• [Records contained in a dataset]
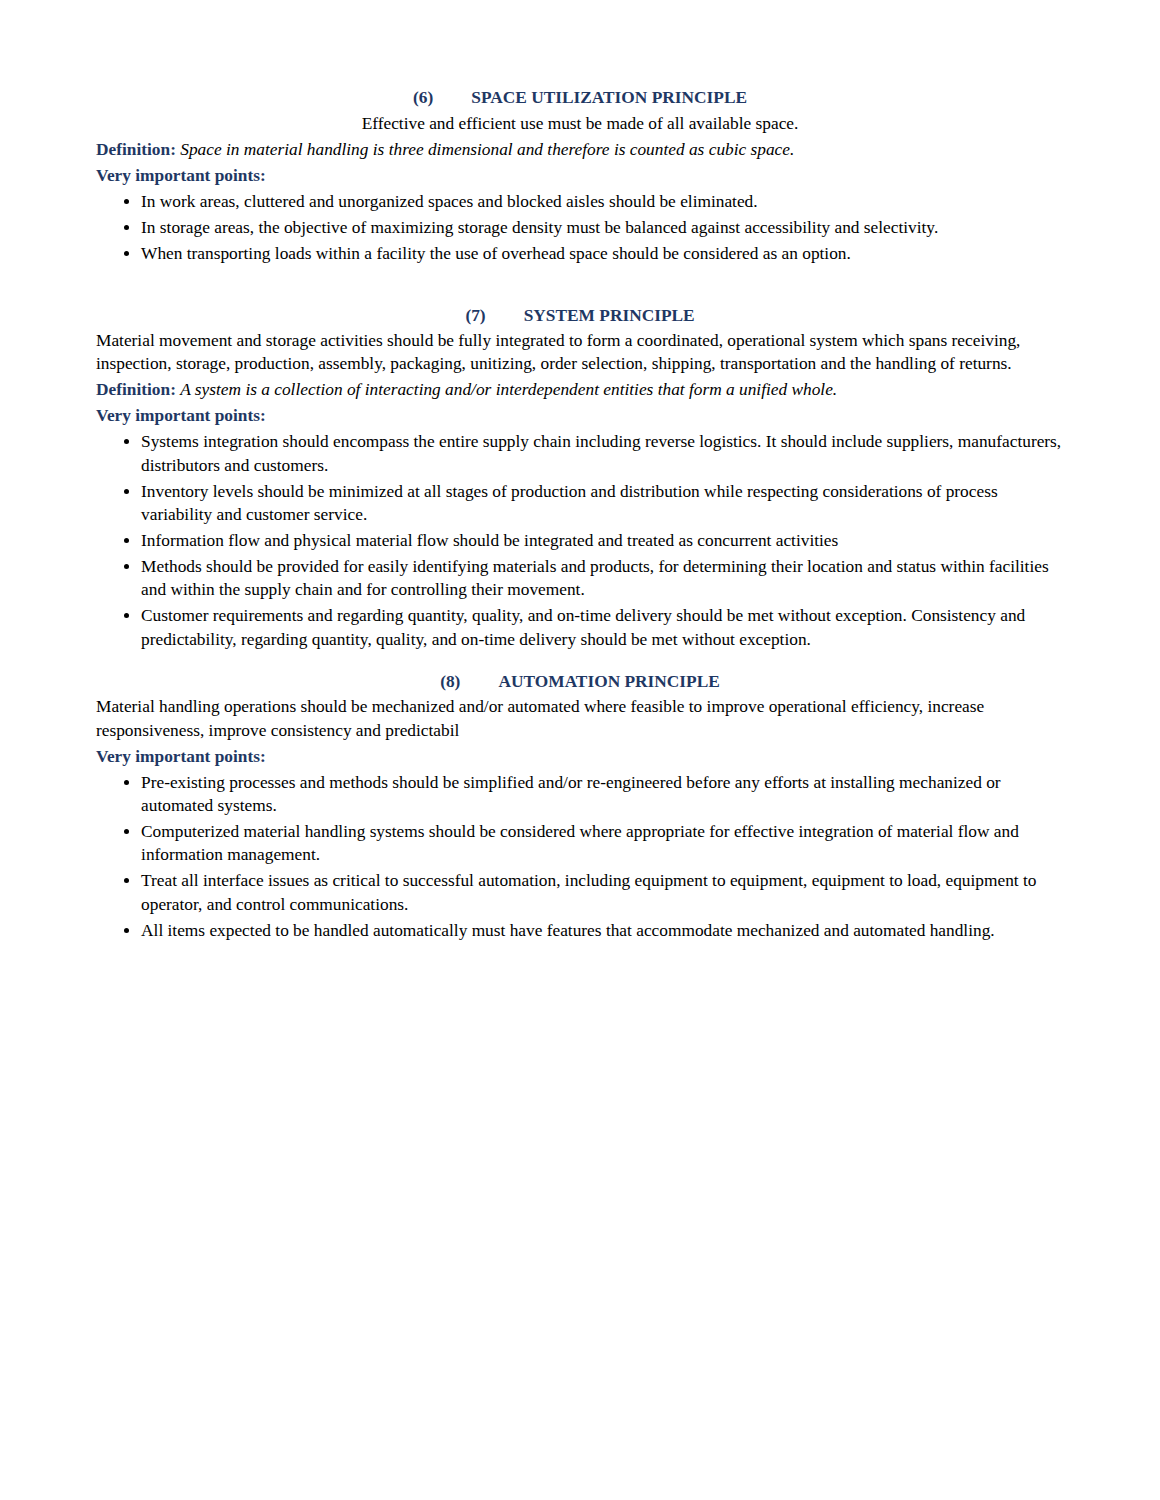(6) SPACE UTILIZATION PRINCIPLE
Effective and efficient use must be made of all available space.
Definition: Space in material handling is three dimensional and therefore is counted as cubic space.
Very important points:
In work areas, cluttered and unorganized spaces and blocked aisles should be eliminated.
In storage areas, the objective of maximizing storage density must be balanced against accessibility and selectivity.
When transporting loads within a facility the use of overhead space should be considered as an option.
(7) SYSTEM PRINCIPLE
Material movement and storage activities should be fully integrated to form a coordinated, operational system which spans receiving, inspection, storage, production, assembly, packaging, unitizing, order selection, shipping, transportation and the handling of returns.
Definition: A system is a collection of interacting and/or interdependent entities that form a unified whole.
Very important points:
Systems integration should encompass the entire supply chain including reverse logistics. It should include suppliers, manufacturers, distributors and customers.
Inventory levels should be minimized at all stages of production and distribution while respecting considerations of process variability and customer service.
Information flow and physical material flow should be integrated and treated as concurrent activities
Methods should be provided for easily identifying materials and products, for determining their location and status within facilities and within the supply chain and for controlling their movement.
Customer requirements and regarding quantity, quality, and on-time delivery should be met without exception. Consistency and predictability, regarding quantity, quality, and on-time delivery should be met without exception.
(8) AUTOMATION PRINCIPLE
Material handling operations should be mechanized and/or automated where feasible to improve operational efficiency, increase responsiveness, improve consistency and predictabil
Very important points:
Pre-existing processes and methods should be simplified and/or re-engineered before any efforts at installing mechanized or automated systems.
Computerized material handling systems should be considered where appropriate for effective integration of material flow and information management.
Treat all interface issues as critical to successful automation, including equipment to equipment, equipment to load, equipment to operator, and control communications.
All items expected to be handled automatically must have features that accommodate mechanized and automated handling.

• [WORK ITEM]
Nothing but a number should be given: how many lines in the records hold the word "production".

• [RESPONSE AREA]
2